* [DOCUMENT SEGMENT]
-*-

The Steamships Of The Great White Fleet: America's Lap Around The World

The largest operator of aircraft carriers by a wide margin, the United States knows that controlling the sea goes hand in hand with global stability and economic progress. However, the United States was not always the ocean power it is today.

Between the U.S. Civil War and the United States' emergence as a superpower after World War I, a crucial but often overlooked period of imperialism played a significant role in the growth of the U.S. Navy and the nation itself. By the end of the Spanish-American War in 1898, the United States had acquired an empire that spanned from the Caribbean Sea to the Philippines. Governing this empire would demand the highest level of technical innovation and an ocean-spanning navy.

There to help with this undertaking was the Great White Fleet, a group of pre-dreadnought battleships painted brilliant white that would circumnavigate the globe, stopping in dozens of ports. The purpose? An opportunity to refine naval procedures and train sailors on extended life at sea, certainly. However, the Great White Fleet was also a gentle reminder that the United States had arrived as an imperial power with a top-tier navy that just might end up in a port near you — whether you wanted it there or not. Let's take a look at what inspired the creation of the Great White Fleet and its impact.

-*-

* [SUPPLIED RECORDS]
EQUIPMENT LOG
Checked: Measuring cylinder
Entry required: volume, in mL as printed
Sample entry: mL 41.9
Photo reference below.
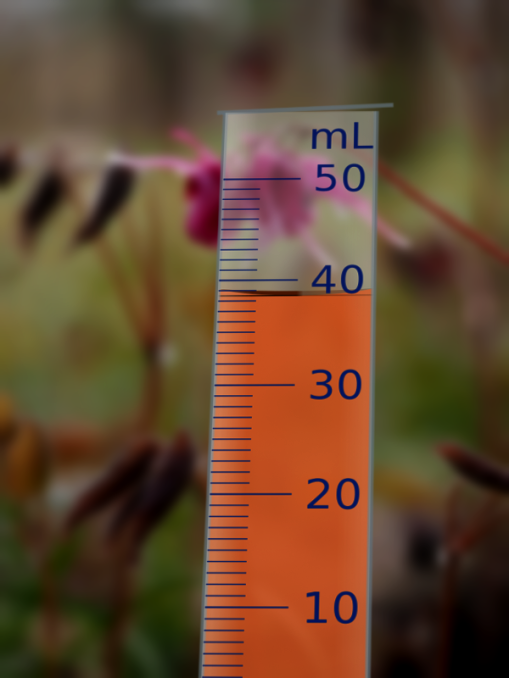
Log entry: mL 38.5
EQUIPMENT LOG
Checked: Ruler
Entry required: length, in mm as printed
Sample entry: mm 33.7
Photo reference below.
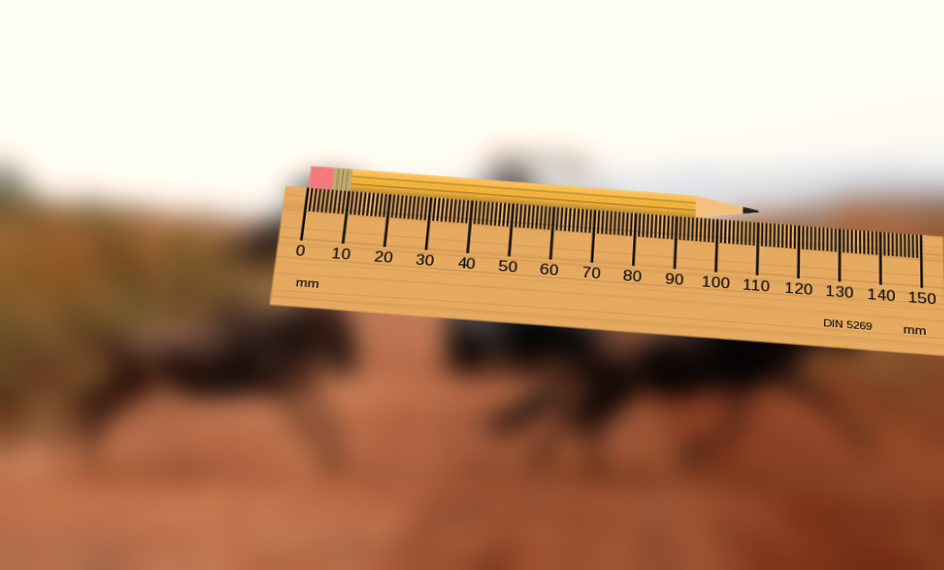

-*-

* [WORK TO COMPLETE]
1. Decide whether each statement agrees with the passage on the Great White Fleet, answering yes or no and quoting the deciding words of the passage. (a) By the end of the Spanish-American War, the United States held an empire reaching from the Caribbean Sea to the Philippines. (b) The ships of the Great White Fleet were dreadnought battleships. (c) The United States has always been the ocean power it is today.
2. Write the next part of the passage on the Great White Fleet, beginning right after its final sentence.

* [RESULTS FOR EACH TASK]
1.
(a) Yes: "By the end of the Spanish-American War in 1898, the United States had acquired an empire that spanned from the Caribbean Sea to the Philippines."
(b) No: "a group of pre-dreadnought battleships painted brilliant white"
(c) No: "However, the United States was not always the ocean power it is today."

2.
Naval technology innovations set the stage for the fleet

Inventor Thomas Newcomen developed the world's first steam engine in 1712. (James Watt also had a lot of influence on the invention of the steam engine, but that story is for another time.) By the turn of the century, engineers and inventors would adapt the engine to maritime use. Initially wooden craft driven by side-mounted paddlewheels, the steamship would evolve over the coming decades with a succession of inventions.

The SS Savannah became the first steamship to make an Atlantic crossing (albeit primarily under sail power) in 1819. The paddlewheel began to disappear in 1836 when inventors John Ericsson and Francis Smith invented the screw propeller. Seven years later, the first iron-hulled, screw-driven ship of scale, the SS Great Britain, left the docks. Over time, wooden hulls disappeared, along with masts and sails. The USS Monitor and CSS Virginia slugged it out in a duel in the Virginia harbor in 1862, withdrawing in a tie when cannonballs failed to penetrate the ships' iron skin.

A quarter century later, naval officer and lecturer Alfred T. Mahan published a pivotal treatise: "The Influence of Sea Power Upon History." In it, Mahan analyzed the role of the sea in the rise of the British Empire, positing that sea power was the key to global power. The theory electrified politicians and planners alike, including an ambitious young man who would serve as Assistant Secretary of the Navy before becoming President of the United States.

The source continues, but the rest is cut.